La primera duda que se me presentó fue, claro está, en cuál de los dos pasar la noche. La diferencia de precio podía ayudarme rotundamente en mi decisión, pero confieso que, tras visitar ambos, opté por el menos caro, el Miró, no por tacañería, sino por contrapeso psíquico. Sabiendo que las formas sinuosas y lábiles del edificio de Gehry me iban a hacer partícipe del don de su ebriedad, nada mejor para dormir las monas que el reglamento franciscano de Antonio Miró. No me vi defraudado por el bello y austero raciocinio imperante en las habitaciones (aunque las individuales son, más que minimal, minúsculas), pero hay que señalar que no se libran de una lacra hotelera muy extendida: el pésimo aislamiento acústico entre habitación y habitación y entre éstas y los pasillos. Resulta un despropósito que, refugiado el viajero exhausto en los sosegantes espacios temperados por el buen gusto, el predominio de los colores fríos y una exquisita delicadeza en los detalles más nimios (me subyugó la jabonera del baño), su sueño o la sesión de yoga que ese ámbito le empuja a hacer se vean interrumpidos por el rugido del váter vecino o las pisadas de unos tacones femeninos en los techos.

La fachada del hotel Miró respeta con sencillez y cordura la línea edificatoria de la calle, cosa que no hace la del cercano Gran Hotel Domine, con sus rimbombantes y feotas planchas de vidrio orientadas hacia el Guggenheim que tiene enfrente (para mayor desgracia, lo que en ellas se refleja es lo más trasero y humilde del edificio de Gehry).

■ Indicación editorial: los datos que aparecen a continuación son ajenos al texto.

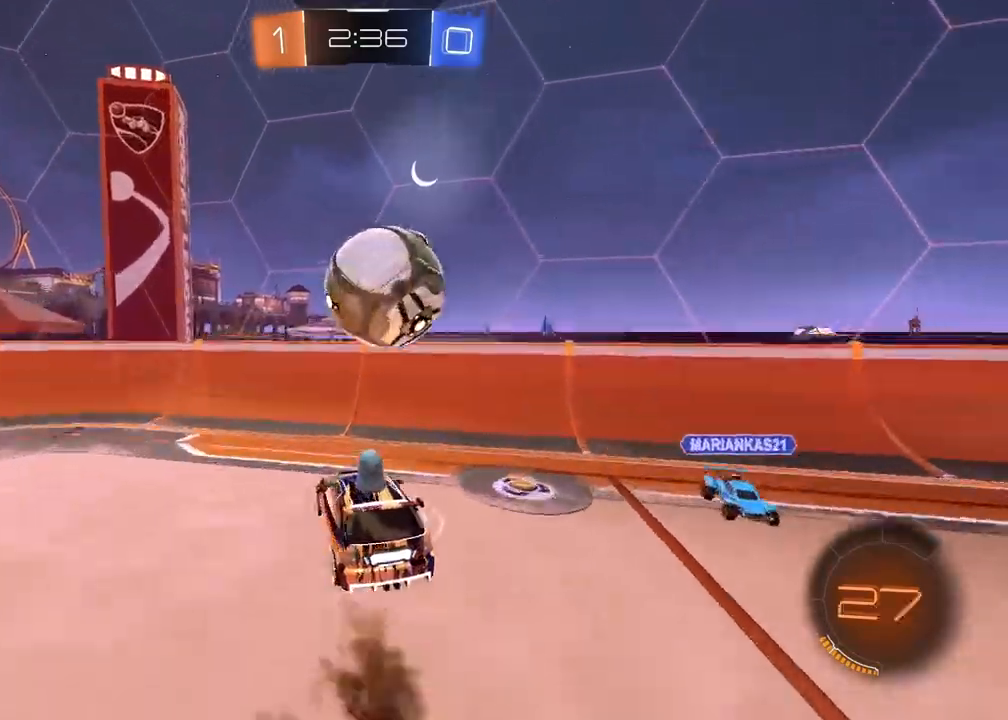
{"buttons": ["R2"], "left_stick": "down-left", "right_stick": "center", "events": [[17, "left_stick", "down-left"], [117, "L1", "down"], [333, "L1", "up"]]}
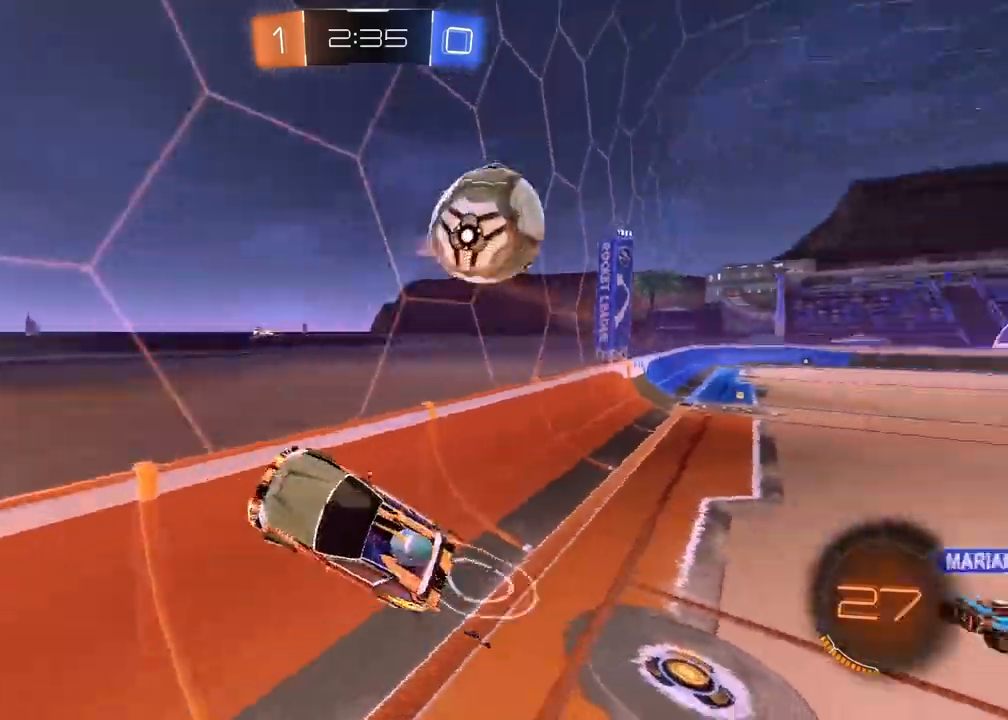
{"buttons": ["R2"], "left_stick": "down-left", "right_stick": "center", "events": []}
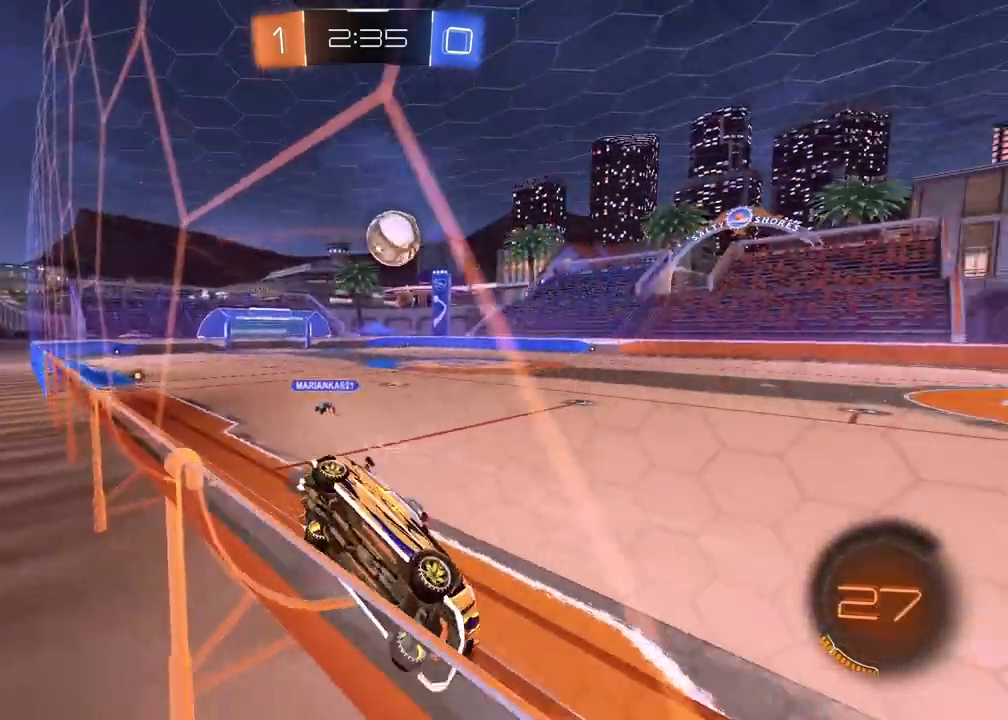
{"buttons": ["R2"], "left_stick": "center", "right_stick": "center", "events": [[250, "left_stick", "center"], [383, "TRIANGLE", "down"], [483, "TRIANGLE", "up"]]}
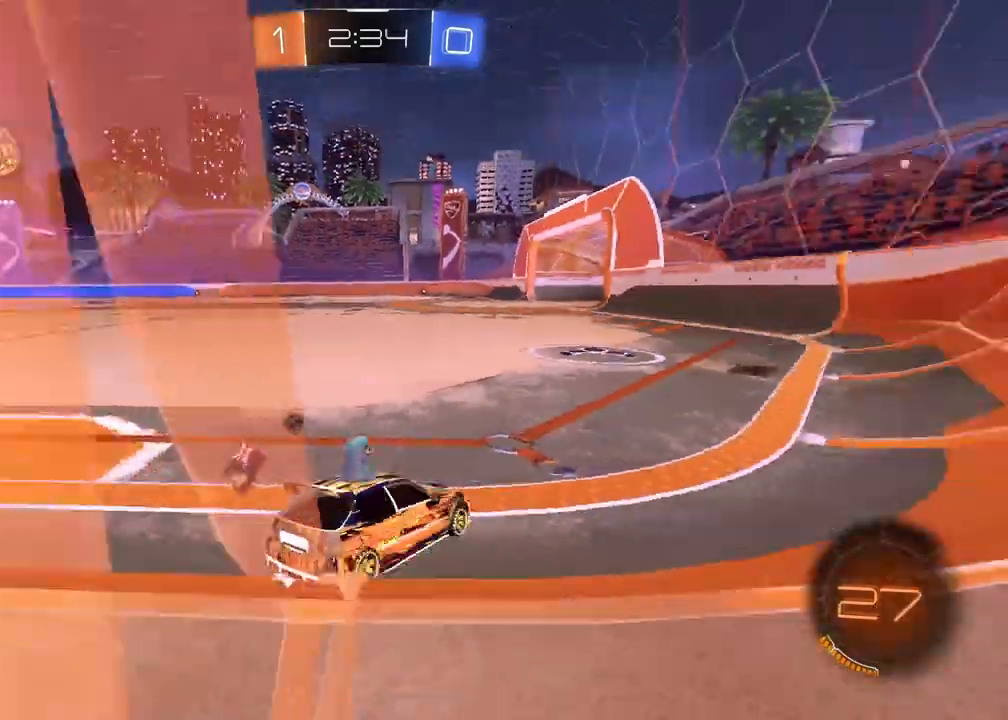
{"buttons": ["R1", "R2"], "left_stick": "left", "right_stick": "center", "events": [[17, "R1", "down"], [150, "TRIANGLE", "down"], [217, "left_stick", "down-left"], [300, "TRIANGLE", "up"], [417, "left_stick", "left"]]}
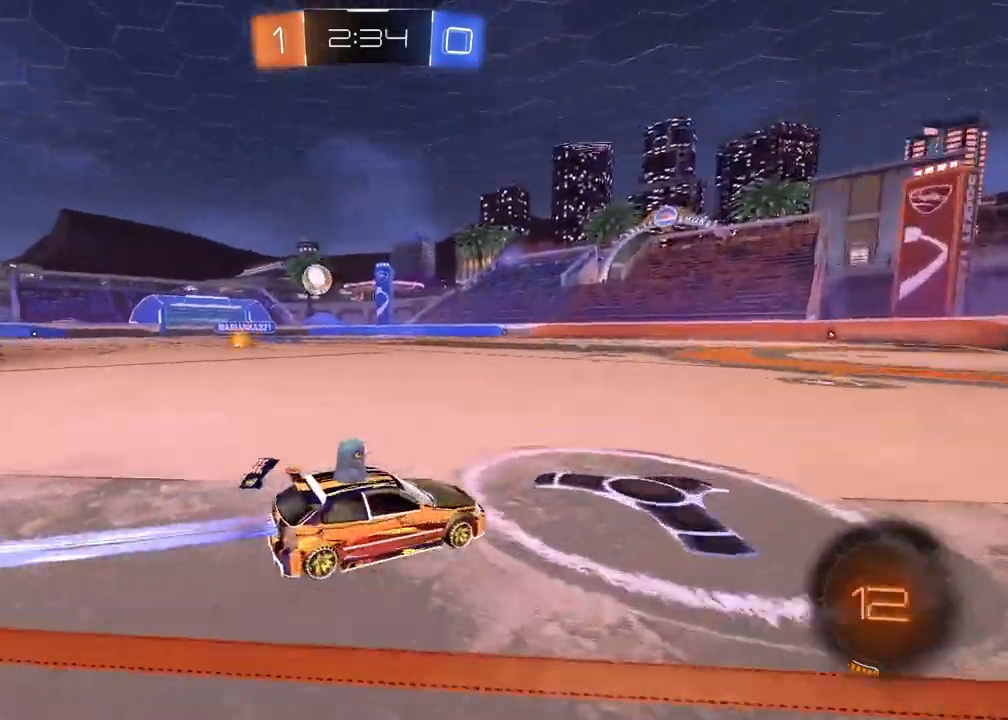
{"buttons": ["R2"], "left_stick": "center", "right_stick": "center", "events": [[83, "left_stick", "center"], [383, "R1", "up"]]}
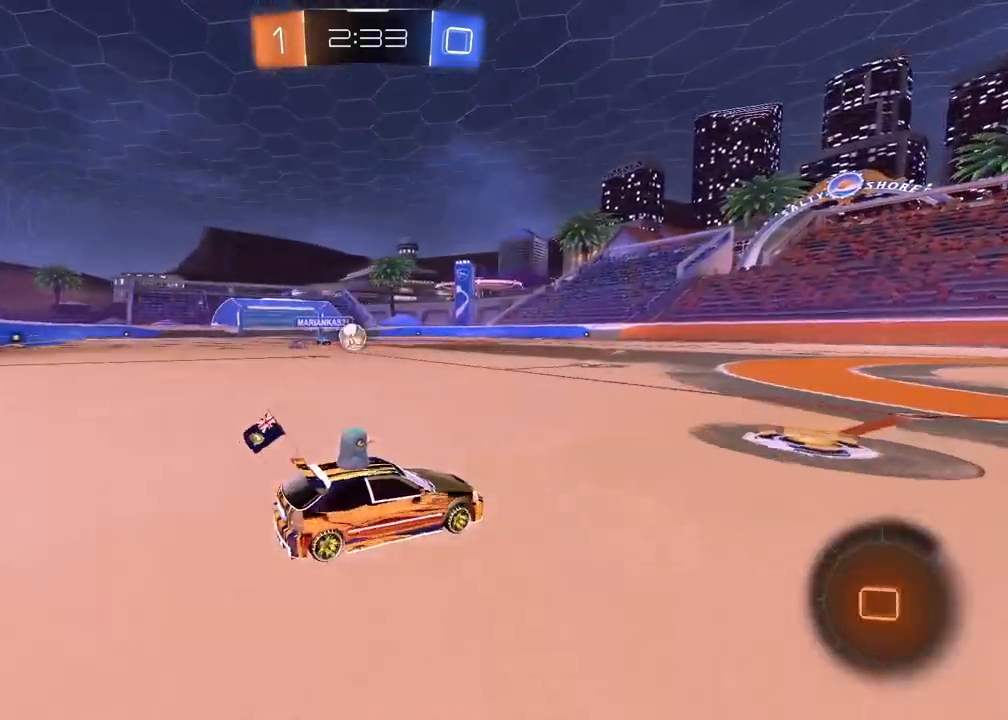
{"buttons": ["CROSS", "R1", "R2"], "left_stick": "down", "right_stick": "center", "events": [[217, "R1", "down"], [383, "left_stick", "down-left"], [417, "CROSS", "down"], [500, "left_stick", "down"]]}
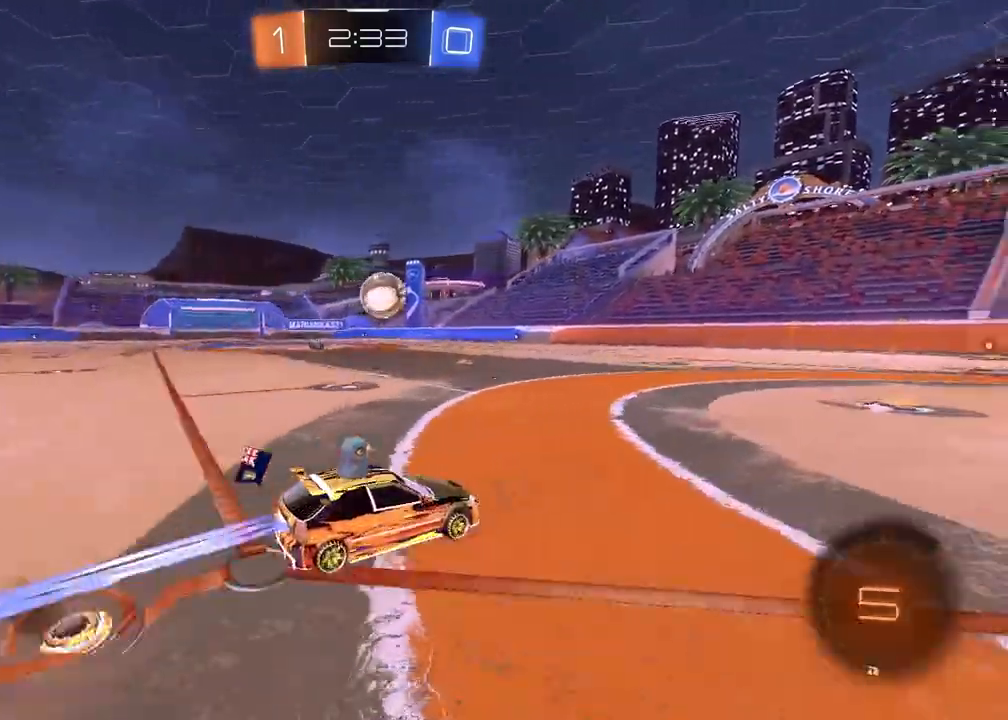
{"buttons": ["CROSS", "L2", "R1", "R2"], "left_stick": "up-right", "right_stick": "center", "events": [[200, "CROSS", "up"], [217, "left_stick", "center"], [300, "left_stick", "up-right"], [317, "L2", "down"], [417, "CROSS", "down"]]}
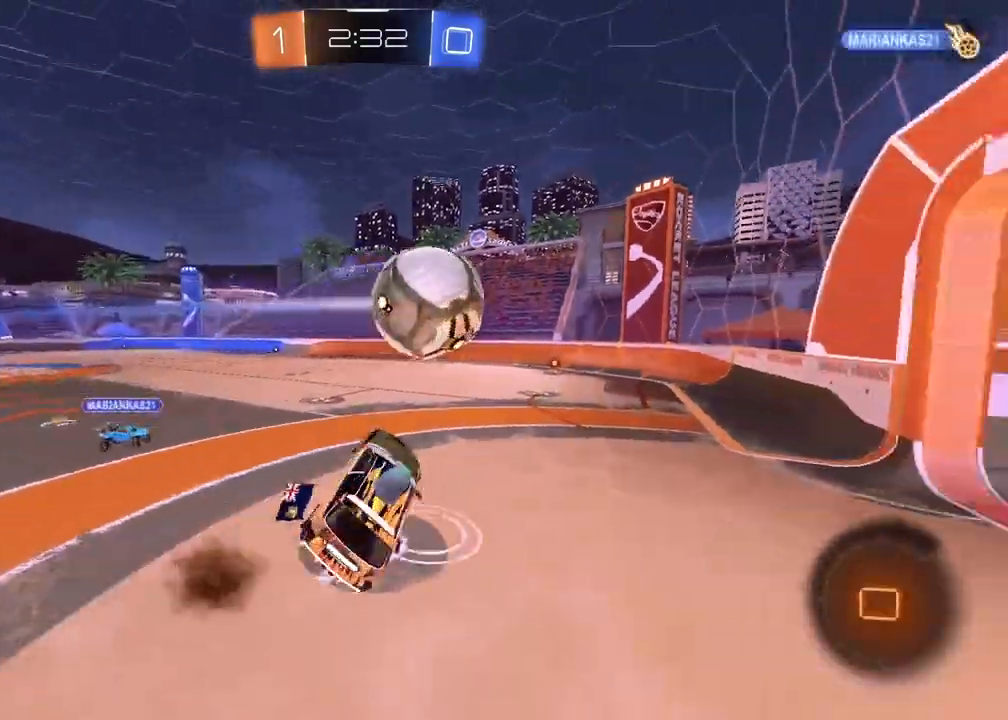
{"buttons": ["CROSS"], "left_stick": "center", "right_stick": "center", "events": [[83, "left_stick", "center"], [100, "L2", "up"], [100, "R2", "up"], [133, "R1", "up"]]}
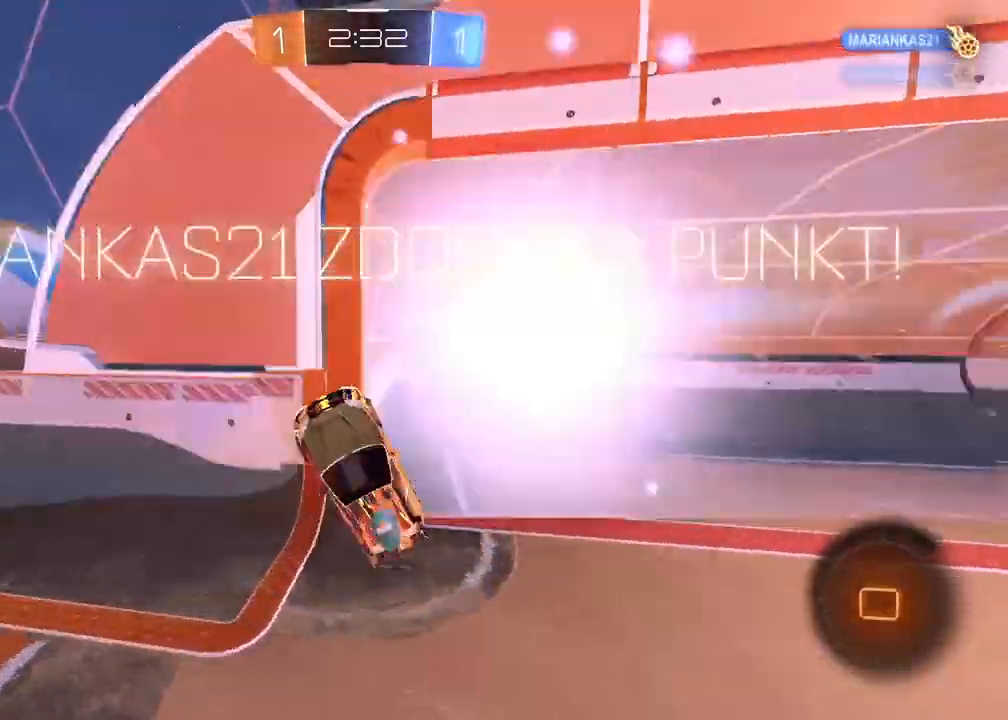
{"buttons": [], "left_stick": "center", "right_stick": "center", "events": [[217, "CROSS", "up"]]}
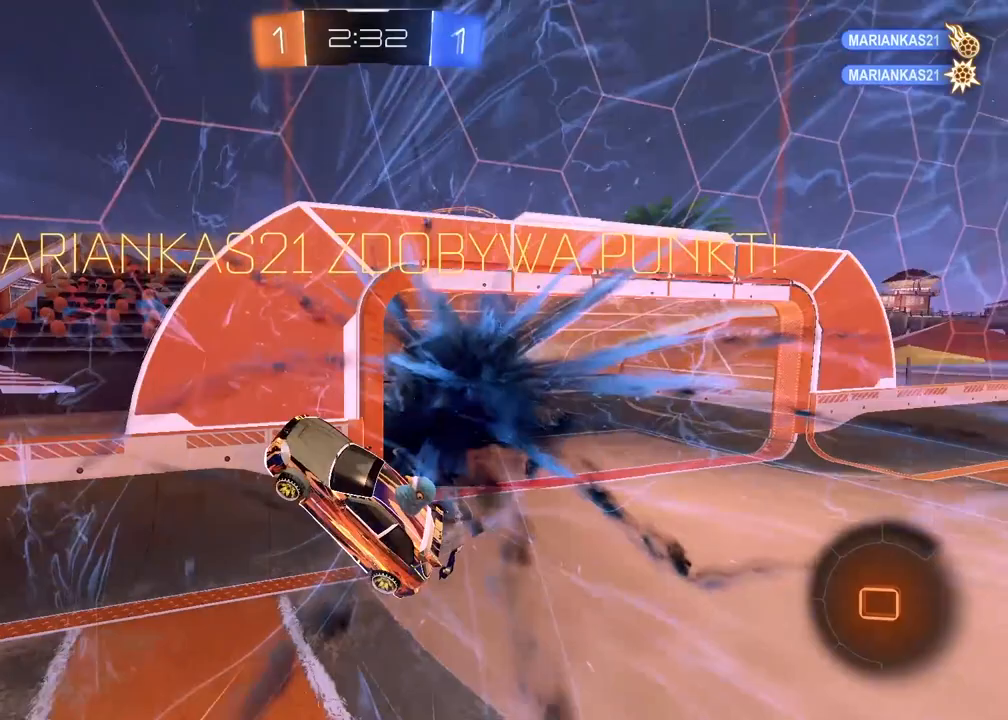
{"buttons": [], "left_stick": "center", "right_stick": "center", "events": []}
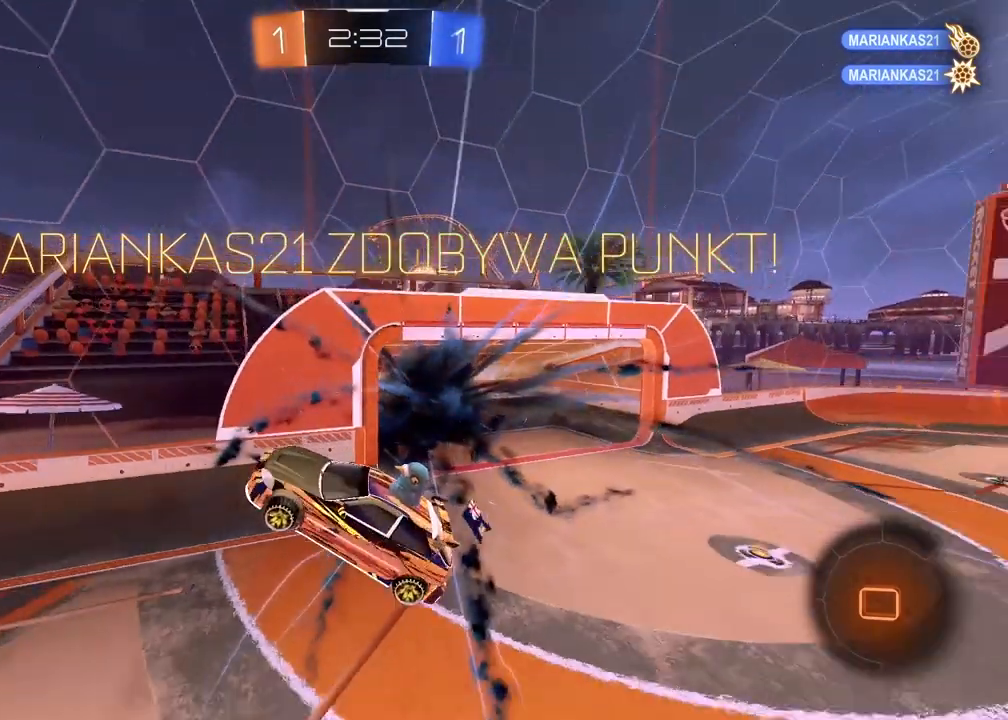
{"buttons": [], "left_stick": "center", "right_stick": "center", "events": []}
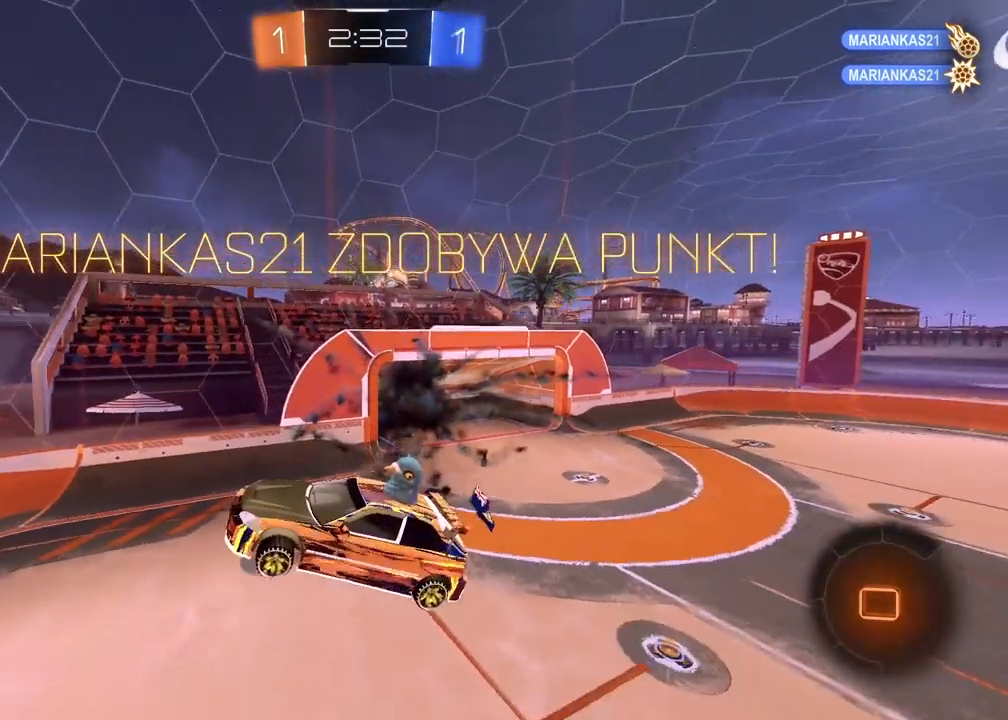
{"buttons": [], "left_stick": "left", "right_stick": "center", "events": [[433, "left_stick", "left"]]}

Ahora bien, una vez en su interior, el Domine es una caja de juegos de magia casi inagotable. El vestíbulo acoge fogosamente con su largo sofá rojo y sus lámparas colgantes, pero el largo y oscuro mostrador de la recepción no abruma, y en suelos y paredes, Mariscal parece seguir más el seny catalán de su escuela que el disseny valenciano de su cuna. Algo, sin embargo, nos llama la atención tentadoramente al fondo del hall: una escultura o falla de piedras embolsadas que se yergue en el hueco del patio de escalera, aparatosa, divertida, muy atractiva, sea una cosa u otra. Sin abandonar el vestíbulo, vemos también una instalación de espíritu brossiano en forma de cascada de aguas conceptuales próxima a la pequeña galería comercial que conduce a la fachada posterior del hotel, muy bien encajada en la calle de Lersundi. Las habitaciones son amplias y juguetonas, la terraza sobre el museo ofrece por fin la vista más deseada, hay un rincón de lectura con sillones grandotes donde los libros quizá sobren, y tiene también mucha gracia el bar Splash & Crash, levemente art déco (sección náutica) y con taburetes de puticlub. Debo decir, sin embargo, que la repostería y los desayunos del Miró, servidos en el saloncito de estilo órdenes menores tan característico del modista catalán, nada tiene de rutinaria cocina de refectorio, superando en capricho gastronómico lo que ofrece el Gran Domine.

Los museos

Pero decíamos que antes de dormir y desayunar había que ver el museo; los museos, pues por mucho que el Guggenheim chupe hoy plano de manera inmisericorde en la superproducción americana en que se ha convertido este nuevo Bilbao, no se puede olvidar que a pocos metros, en el centro del bonito parque de Doña Casilda de Iturrizar, sigue estando uno de los mejores museos de España, el de Bellas Artes, con una colección permanente de extraordinaria calidad. De hecho, no hay posible comparación artística, hoy por hoy, entre los extraordinarios contenidos pictóricos del uno y los pocos y prestados del otro, aunque, desde luego, el continente del Guggenheim constituya en sí mismo una gran obra de arte. Tan poderosa que no le cuesta esfuerzo sobreponerse y a la vez ignorar la presencia que en el entorno del museo ha adquirido la bobalicona (y resultona) escultura vegetal del perrito gigante de Koons, donde no hay pareja de novios, colegio ni grupo excursionista que no se haga la foto.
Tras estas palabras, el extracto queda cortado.